| WHAT THIS TASK INVOLVES |
Lay out the material below as a Markdown table with the columns "Number" and "Entry": put each line in its own row with its number and skip any blank lines.

| INFORMATION PROVIDED |
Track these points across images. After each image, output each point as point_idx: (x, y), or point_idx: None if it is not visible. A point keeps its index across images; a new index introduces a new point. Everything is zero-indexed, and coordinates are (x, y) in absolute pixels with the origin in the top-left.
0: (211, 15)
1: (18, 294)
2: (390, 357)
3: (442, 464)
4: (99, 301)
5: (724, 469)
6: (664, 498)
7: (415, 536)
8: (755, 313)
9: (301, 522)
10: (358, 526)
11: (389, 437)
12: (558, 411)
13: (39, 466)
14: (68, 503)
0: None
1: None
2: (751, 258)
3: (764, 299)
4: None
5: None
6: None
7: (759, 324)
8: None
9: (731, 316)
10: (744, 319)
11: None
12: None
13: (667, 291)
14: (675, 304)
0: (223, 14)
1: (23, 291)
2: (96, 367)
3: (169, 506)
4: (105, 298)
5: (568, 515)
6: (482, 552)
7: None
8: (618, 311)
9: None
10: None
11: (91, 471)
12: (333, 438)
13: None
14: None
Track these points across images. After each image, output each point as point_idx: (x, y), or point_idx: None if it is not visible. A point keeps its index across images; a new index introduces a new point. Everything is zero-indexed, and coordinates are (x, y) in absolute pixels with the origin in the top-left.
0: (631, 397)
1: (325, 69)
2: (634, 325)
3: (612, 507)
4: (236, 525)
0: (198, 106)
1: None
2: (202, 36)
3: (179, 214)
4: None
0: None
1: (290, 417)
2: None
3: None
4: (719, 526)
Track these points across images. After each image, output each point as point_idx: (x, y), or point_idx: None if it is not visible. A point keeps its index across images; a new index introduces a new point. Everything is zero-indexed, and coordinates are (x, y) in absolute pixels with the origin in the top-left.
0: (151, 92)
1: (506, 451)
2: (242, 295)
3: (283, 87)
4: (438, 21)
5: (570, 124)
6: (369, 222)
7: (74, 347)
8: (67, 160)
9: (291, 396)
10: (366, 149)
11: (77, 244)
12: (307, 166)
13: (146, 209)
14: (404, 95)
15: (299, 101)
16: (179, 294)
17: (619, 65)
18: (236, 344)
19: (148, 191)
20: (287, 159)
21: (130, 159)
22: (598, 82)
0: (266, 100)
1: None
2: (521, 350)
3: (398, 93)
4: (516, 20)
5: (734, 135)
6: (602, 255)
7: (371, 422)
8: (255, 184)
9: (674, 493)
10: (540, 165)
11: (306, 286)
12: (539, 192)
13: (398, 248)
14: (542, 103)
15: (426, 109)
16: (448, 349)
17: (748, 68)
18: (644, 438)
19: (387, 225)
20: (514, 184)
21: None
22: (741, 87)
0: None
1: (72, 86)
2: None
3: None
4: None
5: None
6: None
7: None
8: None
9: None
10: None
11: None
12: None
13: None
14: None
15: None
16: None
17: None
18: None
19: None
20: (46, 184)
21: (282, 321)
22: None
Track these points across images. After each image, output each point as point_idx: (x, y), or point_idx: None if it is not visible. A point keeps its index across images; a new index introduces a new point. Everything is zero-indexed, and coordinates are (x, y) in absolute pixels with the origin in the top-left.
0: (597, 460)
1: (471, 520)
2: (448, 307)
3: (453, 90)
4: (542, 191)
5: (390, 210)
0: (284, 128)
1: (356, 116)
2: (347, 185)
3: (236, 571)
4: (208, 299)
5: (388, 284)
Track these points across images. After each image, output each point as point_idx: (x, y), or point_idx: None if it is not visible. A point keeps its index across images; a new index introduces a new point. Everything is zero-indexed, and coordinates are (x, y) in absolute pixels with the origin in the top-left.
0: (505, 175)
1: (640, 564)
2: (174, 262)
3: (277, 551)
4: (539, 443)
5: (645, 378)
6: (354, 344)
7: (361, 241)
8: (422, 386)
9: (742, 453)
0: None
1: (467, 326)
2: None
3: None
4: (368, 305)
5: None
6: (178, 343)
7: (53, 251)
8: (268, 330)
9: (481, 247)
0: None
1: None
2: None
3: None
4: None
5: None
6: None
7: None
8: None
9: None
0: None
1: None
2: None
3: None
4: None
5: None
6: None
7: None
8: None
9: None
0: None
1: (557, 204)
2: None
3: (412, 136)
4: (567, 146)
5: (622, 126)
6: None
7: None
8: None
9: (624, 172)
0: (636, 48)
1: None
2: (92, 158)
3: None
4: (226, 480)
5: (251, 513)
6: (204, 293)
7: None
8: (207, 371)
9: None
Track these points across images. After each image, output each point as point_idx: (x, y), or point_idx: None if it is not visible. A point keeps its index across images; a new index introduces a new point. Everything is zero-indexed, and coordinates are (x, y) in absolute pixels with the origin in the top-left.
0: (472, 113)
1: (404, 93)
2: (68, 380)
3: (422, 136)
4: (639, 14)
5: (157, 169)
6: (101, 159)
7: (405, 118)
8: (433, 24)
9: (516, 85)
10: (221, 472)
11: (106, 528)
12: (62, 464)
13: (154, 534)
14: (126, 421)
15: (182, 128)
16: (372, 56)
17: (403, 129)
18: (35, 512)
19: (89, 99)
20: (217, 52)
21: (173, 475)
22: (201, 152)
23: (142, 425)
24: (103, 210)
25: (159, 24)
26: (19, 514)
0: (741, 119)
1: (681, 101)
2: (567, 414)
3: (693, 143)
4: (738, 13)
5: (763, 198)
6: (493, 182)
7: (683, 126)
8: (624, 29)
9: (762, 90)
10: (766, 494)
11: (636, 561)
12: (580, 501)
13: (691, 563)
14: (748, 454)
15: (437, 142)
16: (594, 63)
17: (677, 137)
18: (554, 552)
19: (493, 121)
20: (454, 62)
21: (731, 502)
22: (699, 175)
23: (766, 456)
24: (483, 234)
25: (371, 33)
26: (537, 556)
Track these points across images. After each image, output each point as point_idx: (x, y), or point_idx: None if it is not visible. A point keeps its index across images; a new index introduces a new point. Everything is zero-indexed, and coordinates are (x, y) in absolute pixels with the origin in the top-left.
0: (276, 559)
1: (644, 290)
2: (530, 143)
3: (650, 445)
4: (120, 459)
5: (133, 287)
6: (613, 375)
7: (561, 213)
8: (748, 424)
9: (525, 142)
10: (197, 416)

| ANSWER IN FULL |
| Number | Entry |
|---|---|
| 1 | Track these points across images. After each image, output each point as point_idx: (x, y), or point_idx: None if it is not visible. A point keeps its index across images; a new index introduces a new point. Everything is zero-indexed, and coordinates are (x, y) in absolute pixels with the origin in the top-left. |
| 2 | 0: (211, 15) |
| 3 | 1: (18, 294) |
| 4 | 2: (390, 357) |
| 5 | 3: (442, 464) |
| 6 | 4: (99, 301) |
| 7 | 5: (724, 469) |
| 8 | 6: (664, 498) |
| 9 | 7: (415, 536) |
| 10 | 8: (755, 313) |
| 11 | 9: (301, 522) |
| 12 | 10: (358, 526) |
| 13 | 11: (389, 437) |
| 14 | 12: (558, 411) |
| 15 | 13: (39, 466) |
| 16 | 14: (68, 503) |
| 17 | 0: None |
| 18 | 1: None |
| 19 | 2: (751, 258) |
| 20 | 3: (764, 299) |
| 21 | 4: None |
| 22 | 5: None |
| 23 | 6: None |
| 24 | 7: (759, 324) |
| 25 | 8: None |
| 26 | 9: (731, 316) |
| 27 | 10: (744, 319) |
| 28 | 11: None |
| 29 | 12: None |
| 30 | 13: (667, 291) |
| 31 | 14: (675, 304) |
| 32 | 0: (223, 14) |
| 33 | 1: (23, 291) |
| 34 | 2: (96, 367) |
| 35 | 3: (169, 506) |
| 36 | 4: (105, 298) |
| 37 | 5: (568, 515) |
| 38 | 6: (482, 552) |
| 39 | 7: None |
| 40 | 8: (618, 311) |
| 41 | 9: None |
| 42 | 10: None |
| 43 | 11: (91, 471) |
| 44 | 12: (333, 438) |
| 45 | 13: None |
| 46 | 14: None |
| 47 | Track these points across images. After each image, output each point as point_idx: (x, y), or point_idx: None if it is not visible. A point keeps its index across images; a new index introduces a new point. Everything is zero-indexed, and coordinates are (x, y) in absolute pixels with the origin in the top-left. |
| 48 | 0: (631, 397) |
| 49 | 1: (325, 69) |
| 50 | 2: (634, 325) |
| 51 | 3: (612, 507) |
| 52 | 4: (236, 525) |
| 53 | 0: (198, 106) |
| 54 | 1: None |
| 55 | 2: (202, 36) |
| 56 | 3: (179, 214) |
| 57 | 4: None |
| 58 | 0: None |
| 59 | 1: (290, 417) |
| 60 | 2: None |
| 61 | 3: None |
| 62 | 4: (719, 526) |
| 63 | Track these points across images. After each image, output each point as point_idx: (x, y), or point_idx: None if it is not visible. A point keeps its index across images; a new index introduces a new point. Everything is zero-indexed, and coordinates are (x, y) in absolute pixels with the origin in the top-left. |
| 64 | 0: (151, 92) |
| 65 | 1: (506, 451) |
| 66 | 2: (242, 295) |
| 67 | 3: (283, 87) |
| 68 | 4: (438, 21) |
| 69 | 5: (570, 124) |
| 70 | 6: (369, 222) |
| 71 | 7: (74, 347) |
| 72 | 8: (67, 160) |
| 73 | 9: (291, 396) |
| 74 | 10: (366, 149) |
| 75 | 11: (77, 244) |
| 76 | 12: (307, 166) |
| 77 | 13: (146, 209) |
| 78 | 14: (404, 95) |
| 79 | 15: (299, 101) |
| 80 | 16: (179, 294) |
| 81 | 17: (619, 65) |
| 82 | 18: (236, 344) |
| 83 | 19: (148, 191) |
| 84 | 20: (287, 159) |
| 85 | 21: (130, 159) |
| 86 | 22: (598, 82) |
| 87 | 0: (266, 100) |
| 88 | 1: None |
| 89 | 2: (521, 350) |
| 90 | 3: (398, 93) |
| 91 | 4: (516, 20) |
| 92 | 5: (734, 135) |
| 93 | 6: (602, 255) |
| 94 | 7: (371, 422) |
| 95 | 8: (255, 184) |
| 96 | 9: (674, 493) |
| 97 | 10: (540, 165) |
| 98 | 11: (306, 286) |
| 99 | 12: (539, 192) |
| 100 | 13: (398, 248) |
| 101 | 14: (542, 103) |
| 102 | 15: (426, 109) |
| 103 | 16: (448, 349) |
| 104 | 17: (748, 68) |
| 105 | 18: (644, 438) |
| 106 | 19: (387, 225) |
| 107 | 20: (514, 184) |
| 108 | 21: None |
| 109 | 22: (741, 87) |
| 110 | 0: None |
| 111 | 1: (72, 86) |
| 112 | 2: None |
| 113 | 3: None |
| 114 | 4: None |
| 115 | 5: None |
| 116 | 6: None |
| 117 | 7: None |
| 118 | 8: None |
| 119 | 9: None |
| 120 | 10: None |
| 121 | 11: None |
| 122 | 12: None |
| 123 | 13: None |
| 124 | 14: None |
| 125 | 15: None |
| 126 | 16: None |
| 127 | 17: None |
| 128 | 18: None |
| 129 | 19: None |
| 130 | 20: (46, 184) |
| 131 | 21: (282, 321) |
| 132 | 22: None |
| 133 | Track these points across images. After each image, output each point as point_idx: (x, y), or point_idx: None if it is not visible. A point keeps its index across images; a new index introduces a new point. Everything is zero-indexed, and coordinates are (x, y) in absolute pixels with the origin in the top-left. |
| 134 | 0: (597, 460) |
| 135 | 1: (471, 520) |
| 136 | 2: (448, 307) |
| 137 | 3: (453, 90) |
| 138 | 4: (542, 191) |
| 139 | 5: (390, 210) |
| 140 | 0: (284, 128) |
| 141 | 1: (356, 116) |
| 142 | 2: (347, 185) |
| 143 | 3: (236, 571) |
| 144 | 4: (208, 299) |
| 145 | 5: (388, 284) |
| 146 | Track these points across images. After each image, output each point as point_idx: (x, y), or point_idx: None if it is not visible. A point keeps its index across images; a new index introduces a new point. Everything is zero-indexed, and coordinates are (x, y) in absolute pixels with the origin in the top-left. |
| 147 | 0: (505, 175) |
| 148 | 1: (640, 564) |
| 149 | 2: (174, 262) |
| 150 | 3: (277, 551) |
| 151 | 4: (539, 443) |
| 152 | 5: (645, 378) |
| 153 | 6: (354, 344) |
| 154 | 7: (361, 241) |
| 155 | 8: (422, 386) |
| 156 | 9: (742, 453) |
| 157 | 0: None |
| 158 | 1: (467, 326) |
| 159 | 2: None |
| 160 | 3: None |
| 161 | 4: (368, 305) |
| 162 | 5: None |
| 163 | 6: (178, 343) |
| 164 | 7: (53, 251) |
| 165 | 8: (268, 330) |
| 166 | 9: (481, 247) |
| 167 | 0: None |
| 168 | 1: None |
| 169 | 2: None |
| 170 | 3: None |
| 171 | 4: None |
| 172 | 5: None |
| 173 | 6: None |
| 174 | 7: None |
| 175 | 8: None |
| 176 | 9: None |
| 177 | 0: None |
| 178 | 1: None |
| 179 | 2: None |
| 180 | 3: None |
| 181 | 4: None |
| 182 | 5: None |
| 183 | 6: None |
| 184 | 7: None |
| 185 | 8: None |
| 186 | 9: None |
| 187 | 0: None |
| 188 | 1: (557, 204) |
| 189 | 2: None |
| 190 | 3: (412, 136) |
| 191 | 4: (567, 146) |
| 192 | 5: (622, 126) |
| 193 | 6: None |
| 194 | 7: None |
| 195 | 8: None |
| 196 | 9: (624, 172) |
| 197 | 0: (636, 48) |
| 198 | 1: None |
| 199 | 2: (92, 158) |
| 200 | 3: None |
| 201 | 4: (226, 480) |
| 202 | 5: (251, 513) |
| 203 | 6: (204, 293) |
| 204 | 7: None |
| 205 | 8: (207, 371) |
| 206 | 9: None |
| 207 | Track these points across images. After each image, output each point as point_idx: (x, y), or point_idx: None if it is not visible. A point keeps its index across images; a new index introduces a new point. Everything is zero-indexed, and coordinates are (x, y) in absolute pixels with the origin in the top-left. |
| 208 | 0: (472, 113) |
| 209 | 1: (404, 93) |
| 210 | 2: (68, 380) |
| 211 | 3: (422, 136) |
| 212 | 4: (639, 14) |
| 213 | 5: (157, 169) |
| 214 | 6: (101, 159) |
| 215 | 7: (405, 118) |
| 216 | 8: (433, 24) |
| 217 | 9: (516, 85) |
| 218 | 10: (221, 472) |
| 219 | 11: (106, 528) |
| 220 | 12: (62, 464) |
| 221 | 13: (154, 534) |
| 222 | 14: (126, 421) |
| 223 | 15: (182, 128) |
| 224 | 16: (372, 56) |
| 225 | 17: (403, 129) |
| 226 | 18: (35, 512) |
| 227 | 19: (89, 99) |
| 228 | 20: (217, 52) |
| 229 | 21: (173, 475) |
| 230 | 22: (201, 152) |
| 231 | 23: (142, 425) |
| 232 | 24: (103, 210) |
| 233 | 25: (159, 24) |
| 234 | 26: (19, 514) |
| 235 | 0: (741, 119) |
| 236 | 1: (681, 101) |
| 237 | 2: (567, 414) |
| 238 | 3: (693, 143) |
| 239 | 4: (738, 13) |
| 240 | 5: (763, 198) |
| 241 | 6: (493, 182) |
| 242 | 7: (683, 126) |
| 243 | 8: (624, 29) |
| 244 | 9: (762, 90) |
| 245 | 10: (766, 494) |
| 246 | 11: (636, 561) |
| 247 | 12: (580, 501) |
| 248 | 13: (691, 563) |
| 249 | 14: (748, 454) |
| 250 | 15: (437, 142) |
| 251 | 16: (594, 63) |
| 252 | 17: (677, 137) |
| 253 | 18: (554, 552) |
| 254 | 19: (493, 121) |
| 255 | 20: (454, 62) |
| 256 | 21: (731, 502) |
| 257 | 22: (699, 175) |
| 258 | 23: (766, 456) |
| 259 | 24: (483, 234) |
| 260 | 25: (371, 33) |
| 261 | 26: (537, 556) |
| 262 | Track these points across images. After each image, output each point as point_idx: (x, y), or point_idx: None if it is not visible. A point keeps its index across images; a new index introduces a new point. Everything is zero-indexed, and coordinates are (x, y) in absolute pixels with the origin in the top-left. |
| 263 | 0: (276, 559) |
| 264 | 1: (644, 290) |
| 265 | 2: (530, 143) |
| 266 | 3: (650, 445) |
| 267 | 4: (120, 459) |
| 268 | 5: (133, 287) |
| 269 | 6: (613, 375) |
| 270 | 7: (561, 213) |
| 271 | 8: (748, 424) |
| 272 | 9: (525, 142) |
| 273 | 10: (197, 416) |